I like looking at the options market to, at the very least, inform my thoughts on the trajectory of stocks. I gather my information from various sources, but much of it comes from the fantastic daily options columns Seeking Alpha publishes. On Tuesday, Frederic Ruffy relayed interesting bits of activity on Intel (INTC) and Sirius XM (SIRI):
... one investor apparently sells 18220 Apr 29 calls on the chipmaker (Intel) for 17 cents to buy 40,000 July 31 calls for 29 cents. A separate block of 35,000 Apr 30 calls traded on the 6-cent bid and might be rolling out of Apr 29/30 calls and to the July 31s, which saw an increase in open interest this morning after 35000 were bought for 27 cents per contract on the ISE yesterday. Today's 40000-lot will likely add to yesterday's activity. Bullish trading in Intel comes ahead of an Apr 17 earnings release. Caris analysts are out with bullish commentary today, saying they expect strong Q1 results.
SIRI sees serious call volume today, as one player rolled a position in 2013 calls to the 2014s. The Jan13 - Jan14 $2 call spread was sold at 15 cents, 43800X and 19 cents, 25000X. The Jan13 - Jan14 2.5 call spread was sold at 24 cents, 25000X. Another 25000 Jan 2.5 calls were sold at 43 cents. Looks like a roll of a position in Jan13 calls accumulated over many months to a new position in Jan14s, possibly part of an overwrite strategy. 222,000 calls and 1400 puts now traded on the stock ... Today's call writers might be looking for the stock to remain in a range around these levels through early-2014.

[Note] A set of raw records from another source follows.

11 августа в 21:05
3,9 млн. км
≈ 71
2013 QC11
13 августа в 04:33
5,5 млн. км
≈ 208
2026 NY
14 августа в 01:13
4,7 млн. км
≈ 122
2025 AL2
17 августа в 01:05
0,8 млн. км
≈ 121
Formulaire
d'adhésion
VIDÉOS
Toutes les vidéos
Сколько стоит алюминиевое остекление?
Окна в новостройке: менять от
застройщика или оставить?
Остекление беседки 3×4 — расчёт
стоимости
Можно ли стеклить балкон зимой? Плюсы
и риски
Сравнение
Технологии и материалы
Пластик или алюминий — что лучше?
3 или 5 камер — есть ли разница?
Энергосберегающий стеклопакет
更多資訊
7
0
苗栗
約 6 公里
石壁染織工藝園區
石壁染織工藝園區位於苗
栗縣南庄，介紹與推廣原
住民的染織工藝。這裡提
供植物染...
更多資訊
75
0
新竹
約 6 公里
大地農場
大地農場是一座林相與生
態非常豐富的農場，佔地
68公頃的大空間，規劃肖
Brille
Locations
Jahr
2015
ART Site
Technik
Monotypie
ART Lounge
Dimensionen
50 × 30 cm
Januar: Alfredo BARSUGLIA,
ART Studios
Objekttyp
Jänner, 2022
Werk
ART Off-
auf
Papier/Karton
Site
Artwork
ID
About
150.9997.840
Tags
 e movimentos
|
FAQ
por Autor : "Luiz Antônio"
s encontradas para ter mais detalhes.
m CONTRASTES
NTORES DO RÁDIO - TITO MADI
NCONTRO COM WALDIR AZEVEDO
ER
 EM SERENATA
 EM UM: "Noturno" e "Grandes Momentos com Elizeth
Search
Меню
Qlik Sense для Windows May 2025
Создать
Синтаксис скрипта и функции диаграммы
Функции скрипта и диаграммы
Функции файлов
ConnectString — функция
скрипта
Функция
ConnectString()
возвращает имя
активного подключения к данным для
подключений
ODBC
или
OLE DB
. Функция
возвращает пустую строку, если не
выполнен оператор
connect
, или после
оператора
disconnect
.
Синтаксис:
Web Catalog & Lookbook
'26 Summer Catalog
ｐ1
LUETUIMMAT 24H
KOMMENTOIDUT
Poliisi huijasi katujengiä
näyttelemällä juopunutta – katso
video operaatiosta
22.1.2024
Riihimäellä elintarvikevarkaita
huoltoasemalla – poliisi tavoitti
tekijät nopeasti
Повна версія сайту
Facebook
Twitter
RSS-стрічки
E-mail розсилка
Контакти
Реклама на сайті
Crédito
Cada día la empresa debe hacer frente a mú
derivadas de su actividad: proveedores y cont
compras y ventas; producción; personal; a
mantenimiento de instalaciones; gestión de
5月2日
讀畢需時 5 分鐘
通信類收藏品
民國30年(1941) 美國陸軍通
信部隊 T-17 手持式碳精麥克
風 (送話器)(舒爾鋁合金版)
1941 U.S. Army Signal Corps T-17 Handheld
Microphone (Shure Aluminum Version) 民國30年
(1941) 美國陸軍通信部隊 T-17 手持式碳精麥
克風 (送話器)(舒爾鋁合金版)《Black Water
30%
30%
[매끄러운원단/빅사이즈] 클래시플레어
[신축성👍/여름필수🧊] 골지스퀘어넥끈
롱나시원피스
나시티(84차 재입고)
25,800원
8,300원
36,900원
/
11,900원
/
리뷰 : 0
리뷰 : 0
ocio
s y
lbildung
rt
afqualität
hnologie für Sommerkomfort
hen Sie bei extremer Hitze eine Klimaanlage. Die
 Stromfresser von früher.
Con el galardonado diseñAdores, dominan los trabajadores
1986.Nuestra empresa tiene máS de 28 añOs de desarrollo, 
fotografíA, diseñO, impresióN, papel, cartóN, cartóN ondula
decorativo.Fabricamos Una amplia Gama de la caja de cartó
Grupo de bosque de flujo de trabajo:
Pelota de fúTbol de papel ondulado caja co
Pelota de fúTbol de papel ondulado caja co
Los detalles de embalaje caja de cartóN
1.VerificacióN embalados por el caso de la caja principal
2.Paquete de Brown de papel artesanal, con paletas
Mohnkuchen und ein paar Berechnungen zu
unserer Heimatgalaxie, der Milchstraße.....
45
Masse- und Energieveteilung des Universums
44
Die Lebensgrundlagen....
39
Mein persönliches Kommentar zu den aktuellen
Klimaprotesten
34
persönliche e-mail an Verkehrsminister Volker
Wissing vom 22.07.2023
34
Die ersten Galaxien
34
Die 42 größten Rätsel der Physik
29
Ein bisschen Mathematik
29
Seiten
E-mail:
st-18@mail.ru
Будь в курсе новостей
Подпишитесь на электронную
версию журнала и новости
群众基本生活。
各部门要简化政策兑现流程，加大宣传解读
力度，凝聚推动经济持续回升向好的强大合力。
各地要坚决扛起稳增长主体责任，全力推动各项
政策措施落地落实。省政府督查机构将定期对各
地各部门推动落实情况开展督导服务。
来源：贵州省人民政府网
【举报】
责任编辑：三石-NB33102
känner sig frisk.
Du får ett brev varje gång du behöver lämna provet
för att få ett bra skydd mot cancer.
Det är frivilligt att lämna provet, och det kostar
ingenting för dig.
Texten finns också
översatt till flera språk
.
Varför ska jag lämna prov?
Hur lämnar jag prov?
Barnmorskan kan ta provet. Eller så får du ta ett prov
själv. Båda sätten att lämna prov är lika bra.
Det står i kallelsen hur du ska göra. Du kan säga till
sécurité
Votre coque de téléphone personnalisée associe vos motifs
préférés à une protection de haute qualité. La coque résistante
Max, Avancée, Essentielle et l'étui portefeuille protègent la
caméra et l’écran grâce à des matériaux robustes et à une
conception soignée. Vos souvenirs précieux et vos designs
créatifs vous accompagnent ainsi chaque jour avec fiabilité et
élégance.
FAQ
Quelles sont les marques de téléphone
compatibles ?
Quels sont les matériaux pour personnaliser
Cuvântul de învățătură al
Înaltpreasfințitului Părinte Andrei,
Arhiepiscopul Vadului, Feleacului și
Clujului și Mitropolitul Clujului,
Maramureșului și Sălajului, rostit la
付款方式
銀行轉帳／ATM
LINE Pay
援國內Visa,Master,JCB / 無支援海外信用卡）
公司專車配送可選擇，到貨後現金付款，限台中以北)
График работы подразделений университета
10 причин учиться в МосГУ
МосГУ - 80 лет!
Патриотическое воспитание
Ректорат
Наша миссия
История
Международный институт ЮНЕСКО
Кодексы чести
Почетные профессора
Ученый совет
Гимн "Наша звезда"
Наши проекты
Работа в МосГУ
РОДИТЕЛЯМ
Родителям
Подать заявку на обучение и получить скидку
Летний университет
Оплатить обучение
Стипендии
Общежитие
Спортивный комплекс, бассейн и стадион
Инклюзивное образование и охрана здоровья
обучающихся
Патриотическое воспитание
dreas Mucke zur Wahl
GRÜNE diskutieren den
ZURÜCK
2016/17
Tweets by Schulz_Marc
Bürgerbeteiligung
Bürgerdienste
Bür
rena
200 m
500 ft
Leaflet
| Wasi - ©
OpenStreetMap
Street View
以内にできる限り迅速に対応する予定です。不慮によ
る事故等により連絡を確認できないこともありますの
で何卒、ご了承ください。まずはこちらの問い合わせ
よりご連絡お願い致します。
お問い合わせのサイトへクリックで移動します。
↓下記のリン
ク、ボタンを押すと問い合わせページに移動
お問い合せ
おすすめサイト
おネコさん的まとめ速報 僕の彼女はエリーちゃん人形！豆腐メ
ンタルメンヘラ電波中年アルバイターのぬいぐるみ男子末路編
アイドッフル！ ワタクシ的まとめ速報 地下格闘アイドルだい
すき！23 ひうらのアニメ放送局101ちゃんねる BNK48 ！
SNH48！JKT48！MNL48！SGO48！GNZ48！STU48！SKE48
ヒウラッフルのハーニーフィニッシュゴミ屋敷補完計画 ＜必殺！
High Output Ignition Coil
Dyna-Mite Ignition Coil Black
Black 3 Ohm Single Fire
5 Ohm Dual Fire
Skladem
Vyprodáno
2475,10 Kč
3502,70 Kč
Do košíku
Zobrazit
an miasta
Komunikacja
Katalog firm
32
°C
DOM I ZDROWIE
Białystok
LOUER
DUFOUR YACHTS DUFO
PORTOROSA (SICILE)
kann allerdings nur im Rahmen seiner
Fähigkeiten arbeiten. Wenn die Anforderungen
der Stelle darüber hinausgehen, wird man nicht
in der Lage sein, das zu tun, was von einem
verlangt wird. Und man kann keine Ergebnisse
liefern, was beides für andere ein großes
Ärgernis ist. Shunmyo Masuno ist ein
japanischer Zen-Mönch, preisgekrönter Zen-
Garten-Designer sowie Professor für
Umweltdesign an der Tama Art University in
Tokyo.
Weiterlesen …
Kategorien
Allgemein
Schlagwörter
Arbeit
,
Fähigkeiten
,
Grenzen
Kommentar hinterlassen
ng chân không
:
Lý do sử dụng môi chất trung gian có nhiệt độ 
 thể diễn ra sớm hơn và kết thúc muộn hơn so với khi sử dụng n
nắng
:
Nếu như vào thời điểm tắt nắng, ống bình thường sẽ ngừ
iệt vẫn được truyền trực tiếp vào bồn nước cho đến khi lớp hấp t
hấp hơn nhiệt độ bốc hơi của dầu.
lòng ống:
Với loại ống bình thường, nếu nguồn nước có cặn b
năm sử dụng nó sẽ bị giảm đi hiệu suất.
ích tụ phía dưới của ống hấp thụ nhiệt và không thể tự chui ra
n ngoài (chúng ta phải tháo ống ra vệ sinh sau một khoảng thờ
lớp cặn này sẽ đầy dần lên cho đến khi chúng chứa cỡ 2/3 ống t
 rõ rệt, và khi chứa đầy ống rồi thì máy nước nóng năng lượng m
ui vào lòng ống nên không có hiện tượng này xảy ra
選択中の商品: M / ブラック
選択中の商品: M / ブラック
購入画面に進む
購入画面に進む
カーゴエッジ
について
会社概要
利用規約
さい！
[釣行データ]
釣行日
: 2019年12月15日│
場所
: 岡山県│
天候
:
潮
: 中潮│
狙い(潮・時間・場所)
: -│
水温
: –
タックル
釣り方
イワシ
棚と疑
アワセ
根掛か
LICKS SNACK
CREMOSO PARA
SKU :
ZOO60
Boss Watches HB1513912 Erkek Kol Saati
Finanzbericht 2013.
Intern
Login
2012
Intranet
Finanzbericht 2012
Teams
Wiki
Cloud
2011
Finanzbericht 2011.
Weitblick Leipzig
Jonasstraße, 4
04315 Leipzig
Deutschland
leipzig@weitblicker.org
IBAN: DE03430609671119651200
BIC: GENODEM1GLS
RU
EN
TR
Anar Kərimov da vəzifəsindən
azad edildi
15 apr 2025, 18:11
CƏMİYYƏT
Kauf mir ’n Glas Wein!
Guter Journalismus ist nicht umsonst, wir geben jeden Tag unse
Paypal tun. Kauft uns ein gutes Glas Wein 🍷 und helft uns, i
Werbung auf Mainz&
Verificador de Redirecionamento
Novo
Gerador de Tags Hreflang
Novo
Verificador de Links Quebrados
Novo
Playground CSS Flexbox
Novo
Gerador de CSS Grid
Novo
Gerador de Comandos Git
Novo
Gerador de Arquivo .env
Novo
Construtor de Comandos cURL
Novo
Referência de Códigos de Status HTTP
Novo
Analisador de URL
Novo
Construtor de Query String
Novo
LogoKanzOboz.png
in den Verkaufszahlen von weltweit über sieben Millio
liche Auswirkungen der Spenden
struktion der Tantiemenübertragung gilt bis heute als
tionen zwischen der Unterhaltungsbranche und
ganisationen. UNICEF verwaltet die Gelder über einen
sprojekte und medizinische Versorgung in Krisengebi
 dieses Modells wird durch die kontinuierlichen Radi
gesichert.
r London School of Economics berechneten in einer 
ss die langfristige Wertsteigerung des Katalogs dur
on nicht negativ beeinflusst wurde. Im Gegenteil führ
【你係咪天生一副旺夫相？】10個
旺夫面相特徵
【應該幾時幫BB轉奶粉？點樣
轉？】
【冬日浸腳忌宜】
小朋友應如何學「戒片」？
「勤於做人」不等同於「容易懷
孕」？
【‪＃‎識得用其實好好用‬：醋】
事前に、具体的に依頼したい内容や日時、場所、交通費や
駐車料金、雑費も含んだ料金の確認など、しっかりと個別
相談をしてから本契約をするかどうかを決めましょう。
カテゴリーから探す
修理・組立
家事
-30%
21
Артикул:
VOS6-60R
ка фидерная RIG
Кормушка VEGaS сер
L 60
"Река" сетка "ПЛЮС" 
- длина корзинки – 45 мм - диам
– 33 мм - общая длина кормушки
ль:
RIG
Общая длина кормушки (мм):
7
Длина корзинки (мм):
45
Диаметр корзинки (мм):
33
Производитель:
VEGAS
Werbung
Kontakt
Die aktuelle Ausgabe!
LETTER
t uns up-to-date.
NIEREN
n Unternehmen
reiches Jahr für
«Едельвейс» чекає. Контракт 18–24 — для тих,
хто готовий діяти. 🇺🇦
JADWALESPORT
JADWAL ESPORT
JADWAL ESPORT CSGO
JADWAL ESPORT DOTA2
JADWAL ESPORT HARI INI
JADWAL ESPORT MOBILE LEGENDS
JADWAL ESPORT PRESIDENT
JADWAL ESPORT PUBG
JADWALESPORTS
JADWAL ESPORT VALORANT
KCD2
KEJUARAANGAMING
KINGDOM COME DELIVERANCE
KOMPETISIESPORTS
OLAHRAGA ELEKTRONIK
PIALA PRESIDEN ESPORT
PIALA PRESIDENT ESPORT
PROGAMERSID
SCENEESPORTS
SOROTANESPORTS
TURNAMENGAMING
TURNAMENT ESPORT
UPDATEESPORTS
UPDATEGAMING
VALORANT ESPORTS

Whenever I review this type of options activity, I issue two standard disclaimers:
- The trades Ruffy highlights are generally the work of one or just a few traders, possibly with large firms. While these moves can help inform your due diligence process, they do not necessarily reflect broad sentiment. They represent a slice of life from the options market.
- The trades Ruffy highlights tend to be big money trades. In some cases, it makes sense to follow the big money. In others, it makes no sense because if you're not big money, you likely have circumstances that make big money moves impossible or inappropriate.
That said, I'm not surprised to see bullish activity for two days in a row on INTC. I've written a bit about Intel dictating the terms to the PC market. The company made a push for the ultrabook as not only a Macbook alternative, but a way to breathe new life into the dying PC space. As ultrabooks start hitting the shelves, I expect Intel's initiative and investment in the area to start paying off. We'll catch, at the very least, a glimpse of this success when Intel reports later this month.
The trading in SIRI is a bit more complicated than the straight call buying we saw in INTC. As Ruffy points out, the continuation and construction of these call spreads indicates that at least some of the big money expects SIRI to stagnate for some time. This is an example of why Ruffy's columns are so valuable.
If you simply looked at the volume on SIRI options today, you would have seen a massive number of calls traded. That often leads a person to automatically assume bullishness. If Ruffy's interpretation of the data is correct, and it usually is, that's hardly the case. In fact, it portends more frustration on the horizon for SIRI shareholders after the stock's latest head fake.